Ah bon ? Où a-t-il dit cela, le bon Aristote ? Dans la Grèce antique, avait-on conscience que l’homme et la technique polluaient la terre ? Y avait-il seulement cette idée de « nuire à la nature », prise dans ce sens de préoccupation environnementale ?

Le pire vient quand je demande une référence à Descartes : un premier paragraphe correct puis deux paragraphes qui répètent mot pour mot ce qui était généré sur Aristote. Même opération avec Heidegger. Au final, l’application répète la même idée qui se veut équilibrée et suffisante : il convient d’encourager « une utilisation modérée et responsable de la technique, qui respecte les limites naturelles et préserve notre lien avec la nature. »
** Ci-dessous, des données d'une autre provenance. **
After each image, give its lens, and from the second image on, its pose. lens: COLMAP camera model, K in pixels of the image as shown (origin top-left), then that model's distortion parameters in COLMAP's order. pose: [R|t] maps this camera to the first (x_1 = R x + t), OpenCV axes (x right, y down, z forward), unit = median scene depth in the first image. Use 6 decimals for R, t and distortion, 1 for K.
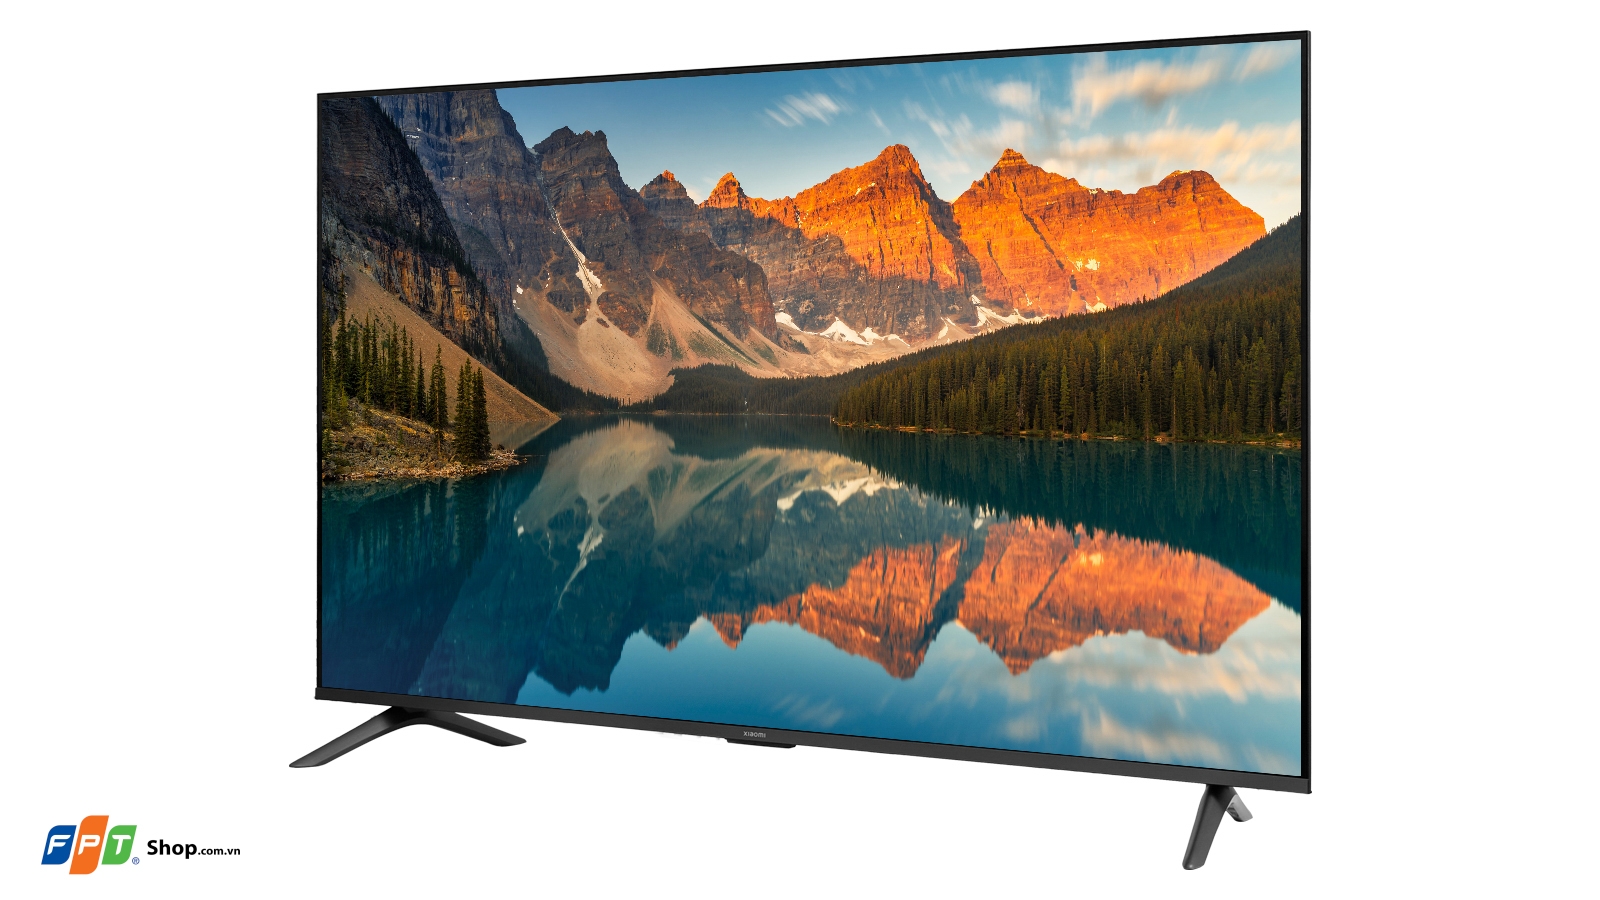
lens RADIAL K [[2099.3, 0, 800.0], [0, 2099.3, 448.5], [0, 0, 1]] dist [-0.004966, 0.000000]
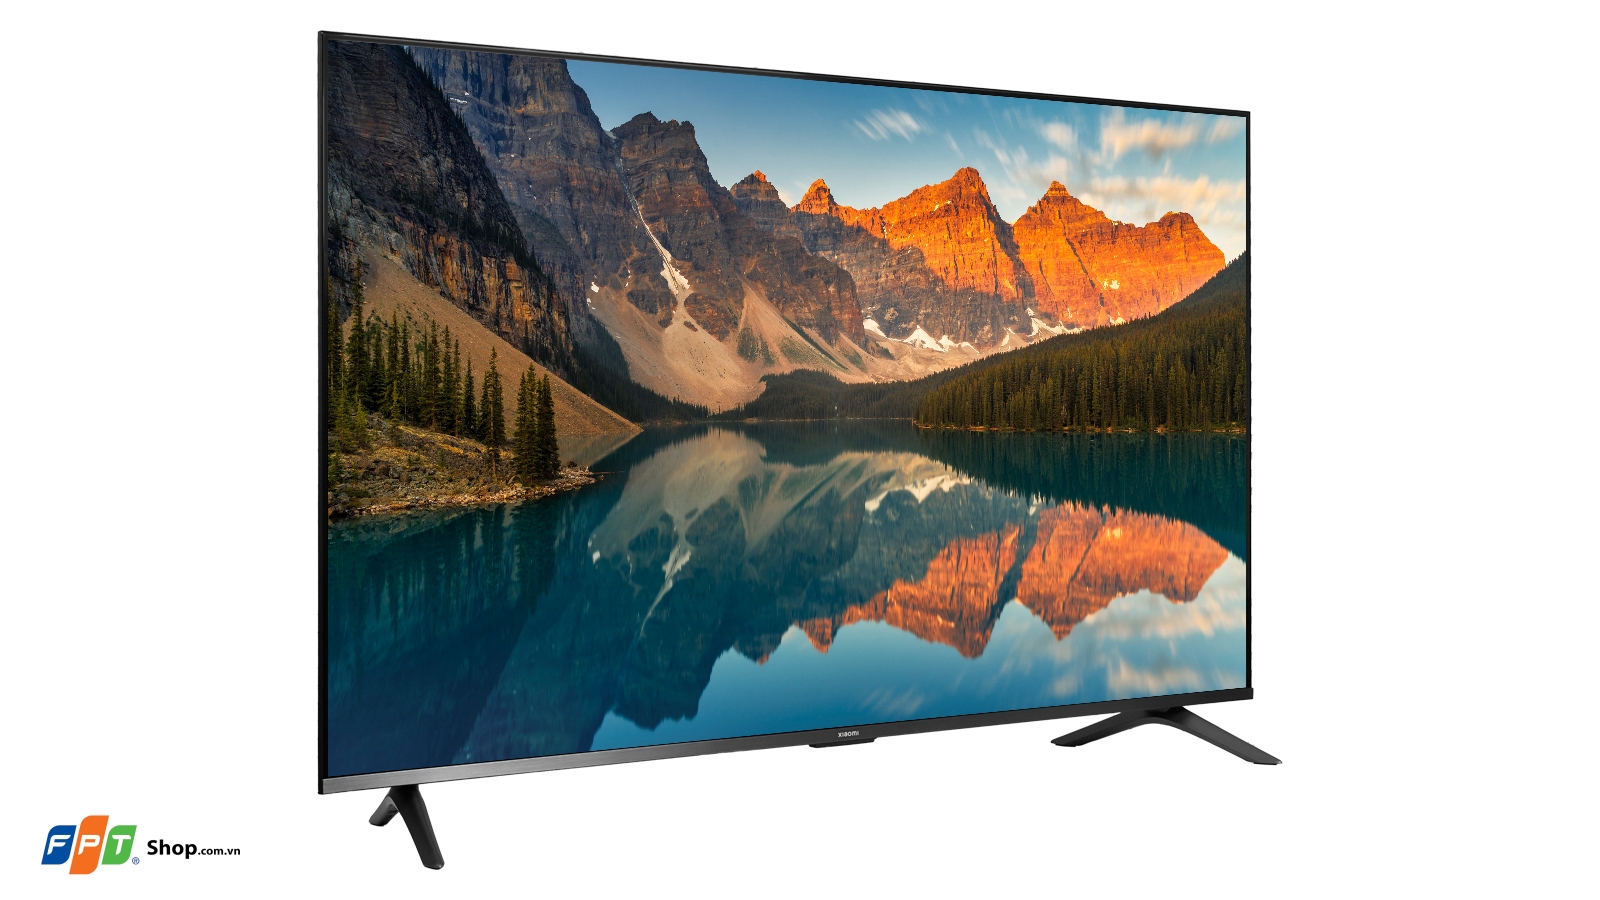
lens RADIAL K [[2099.3, 0, 799.9], [0, 2099.3, 447.5], [0, 0, 1]] dist [-0.004966, 0.000000]
pose [[0.553263, -0.034987, 0.832271, -0.881461], [0.034151, 0.999230, 0.019303, -0.022997], [-0.832306, 0.017744, 0.554032, 0.457134]]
En conclusion, l’intelligence artificielle est un super jouet, mais est loin de pouvoir travailler à notre place. Son principal problème, à mes yeux, consiste à fondre toutes les pensées dans un ensemble modéré et consensuel. Là où on attend d’un étudiant qu’il comprenne et approfondisse des problématiques, Chat GPT va plutôt le diriger vers une agrégation et une confluence généralisée.

Liseuse, Facebook, portable, blog : l’éternel réflexe technophobe

Ces conversations sur la liseuse numérique nous rappellent celles que nous avions autrefois vis-à-vis de chaque nouvelle technologie qui entraient dans nos vie.

Rappelez-vous les années 90 et 2000, vous n’aviez pas encore de téléphone portable. Rappelez-vous ce que vous disiez des téléphones portables. Je m’en souviens bien, moi, car mon amoureuse m’en avait offert un en cadeau de rupture. Les gens disaient jusqu’en 2002 ou 2003 qu’ils n’en posséderaient jamais, et ils trouvaient de nombreux arguments contre cet instrument inoffensif. Ils disaient que cela encourageait la frime, le narcissisme, l’infidélité, le manque de fiabilité et tous les vices de Sodome et Gomorrhe.

Et bien entendu, comme d’habitude, ils reprochaient au portable un manque d’authenticité. L’authenticité est toujours invoquée quand il s’agit de dénigrer une technologie, quelle qu’elle soit.

Lorsque l’usage du mobile a vraiment progressé, il s’est trouvé des « résistants » auto-proclamés qui annonçaient avec fierté qu’ils n’en avaient toujours pas. J’ai des amis qui organisaient des repas entre mobile free people. Je ne sais pas s’ils avaient d’autres points communs entre eux que de préférer le téléphone fixe au téléphone portable. Mais à l’époque, ils faisaient leur petit effet, en soirée, quand ils faisaient part de leur particularité.

La même attitude se retrouve aujourd’hui avec les réseaux sociaux. On peut encore frimer en disant : « moi, Facebook, connais pas ». Ce qui n’empêche pas, en général, de se plaindre d’un réseau social trop restreint, car l’attitude technophobe est fondamentalement illogique.

Rappelez-vous encore les débuts d’internet en France. C’était surréaliste de connerie, ce qu’on entendait dans les « médias traditionnels ». Des imbéciles professionnels tels que Philippe Val, dans les colonnes de Charlie Hebdo, ou sur les ondes de la radio, déversaient une haine incompréhensible et obscurantiste contre les sites ouèbe. Puis ils s’y sont fait et n’y trouvent plus rien à redire.

Et les blogs alors ? Encore aujourd’hui, j’aurais honte d’avouer que j’ai un blog, si je n’étais pas un sage précaire, et que je n’avais pas encore bu toute honte. Le blog est, dans l’esprit des technophones de la décennie 2002-20012 l’exact synonyme de mauvaise écriture, style relâché, absence de forme, indigence intellectuelle, nombrilisme et, pour faire bonne figure, inauthenticité.

La liseuse électronique n’est qu’une pierre de plus à l’édifice des techniques qui ont été snobées avant d’être adoptées.